Es drängt sich der Verdacht auf, dass man nur noch ein unerledigtes Kapitel des Koalitionsvertrags erledigen musste, das von der FDP geschrieben wurde. Man hätte es vielleicht wirklich besser lassen sollen.
Richtig ist natürlich – da stimmen wir überein -, dass wir den Schulen mehr Eigenverantwortung geben müssen. Denn wir wissen aus gesicherten Untersuchungen, dass die Qualität der Schule vor Ort am besten zu gewährleisten ist. Deshalb braucht man auch diese Eigenverantwortung. Aber dazu braucht man auch eine klare konzeptionelle Vorstellung. Diese hat man sich offensichtlich vorher nicht gegönnt, sondern man ist einfach der Notwendigkeit gefolgt, dass man für die Modus-F-Schulen eine gesetzliche Grundlage gebraucht hat.
Der Mehrwert, vom Kollegen Nöth angesprochen, ist weder für die Schüler noch für die Eltern noch für die Lehrer zu erkennen. Das ist aber das Entscheidende. Wenn ich Gesetze ändere, dann muss ich auch wissen, warum ich das tue und was das Ziel dieser Gesetzesänderung sein soll.
Hier hat man also offensichtlich keine klaren konzeptionellen Vorstellungen. Wie anders ist es zu erklären, dass man die meisten Schulen, nämlich die Grundschulen, die Mittelschulen und die Förderschulen, außen vor gelassen und sie mit keinem Wort erwähnt hat? Berücksichtigt wurden nur die Realschulen, die
Berufsschulen und die Gymnasien. Schulentwicklung ist aber Aufgabe aller Schulen. Das ist der Kardinalfehler, der hier gemacht worden ist.
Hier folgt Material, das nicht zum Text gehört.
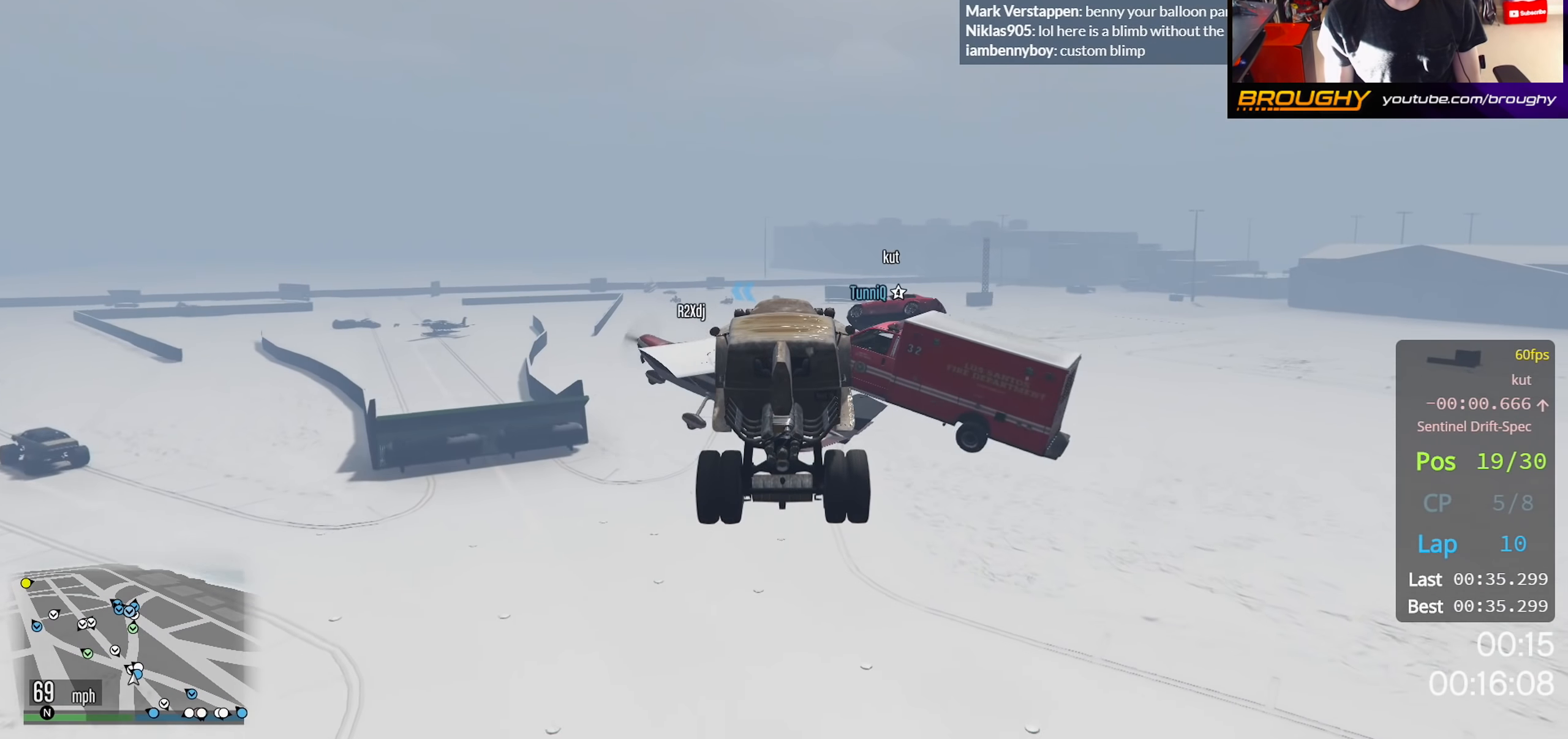
{"buttons": ["R2"], "left_stick": "center", "right_stick": "center", "events": []}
Ich glaube sogar feststellen zu müssen, dass die Ungleichbehandlung der Schularten hierdurch noch einmal zementiert worden ist.
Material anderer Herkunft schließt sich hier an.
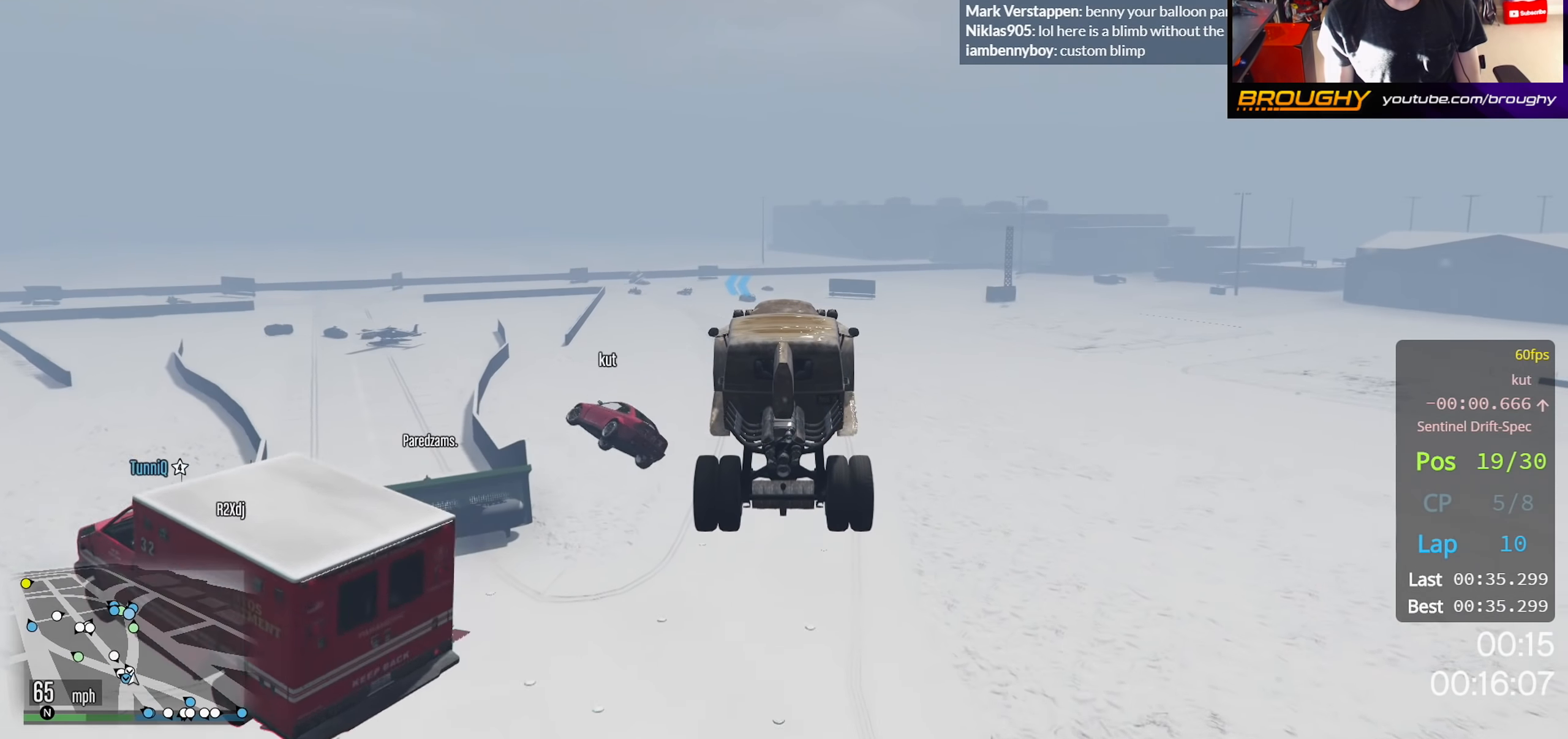
{"buttons": ["R2"], "left_stick": "center", "right_stick": "center", "events": []}
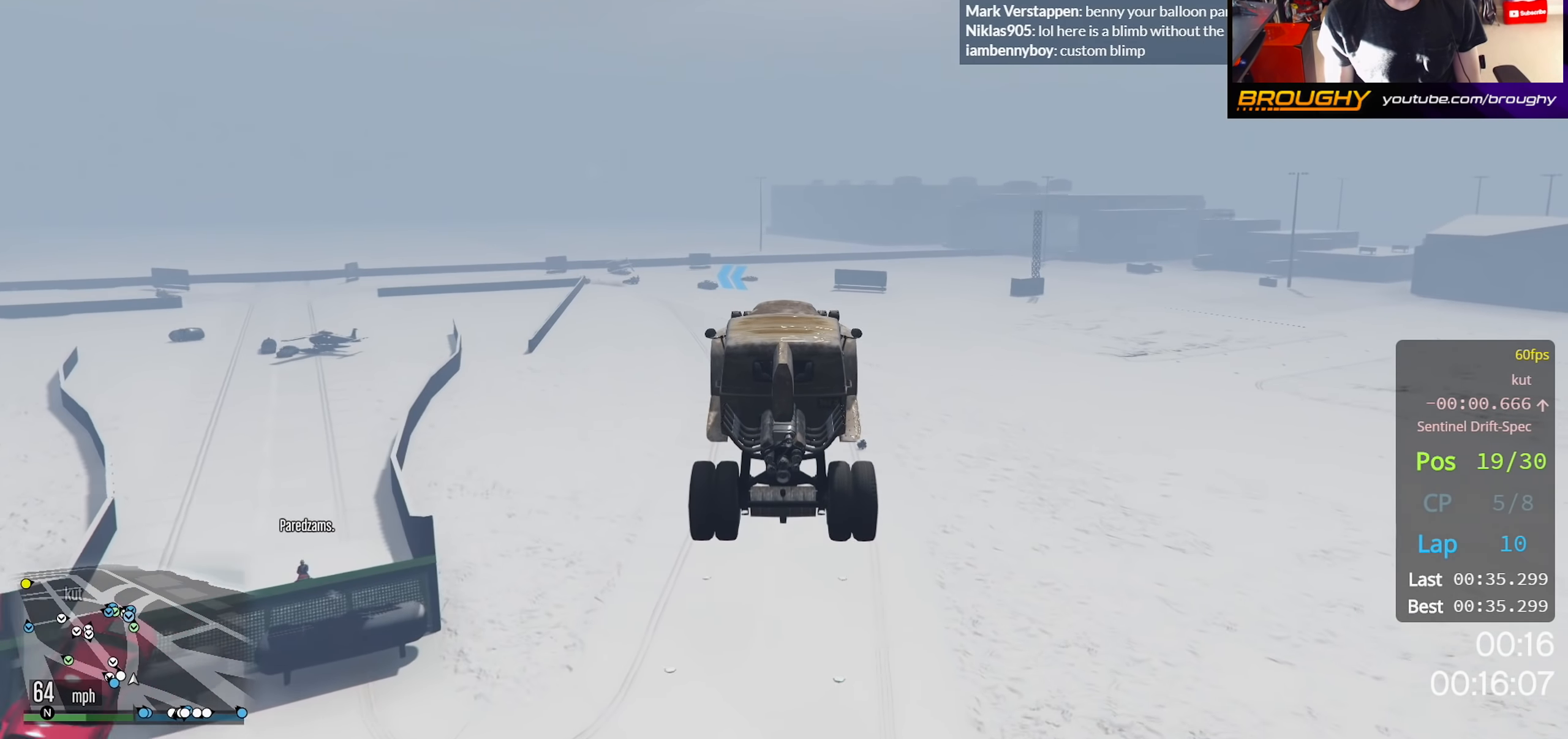
{"buttons": ["R2", "R3"], "left_stick": "center", "right_stick": "center", "events": [[100, "R3", "down"]]}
Zusammenfassend muss man sagen: Ein solcher Gesetzentwurf für eine eigenverantwortliche Schule müsste klare Instrumentarien für die Schulen enthalten, zum Beispiel die Budgethoheit oder die Einflussnahme bei der Personalauswahl, klare Unterstützungssysteme, schlussendlich auch neue Strukturen der Schulaufsicht. Dazu äußert sich der Gesetzentwurf überhaupt nicht. Alles in allem kann man nur sagen: Dieser Gesetzentwurf geht am Ziel vorbei und ist das Papier nicht wert, auf dem er steht. Deshalb klare Ablehnung.
Beim Änderungsantrag der FREIEN WÄHLER kann man sich enthalten, weil er wenigstens noch auf die zwei Schwächen hinweist, dass die Leitungszeit nicht ausreicht und dass mindestens das Lehrerkollegium darüber entscheiden muss, ob eine Führungsebene eingerichtet wird. – Bei dem Änderungsantrag der FREIEN WÄHLER wird sich die SPD also enthalten. Der Gesetzentwurf wird aber von der SPD-Fraktion abgelehnt.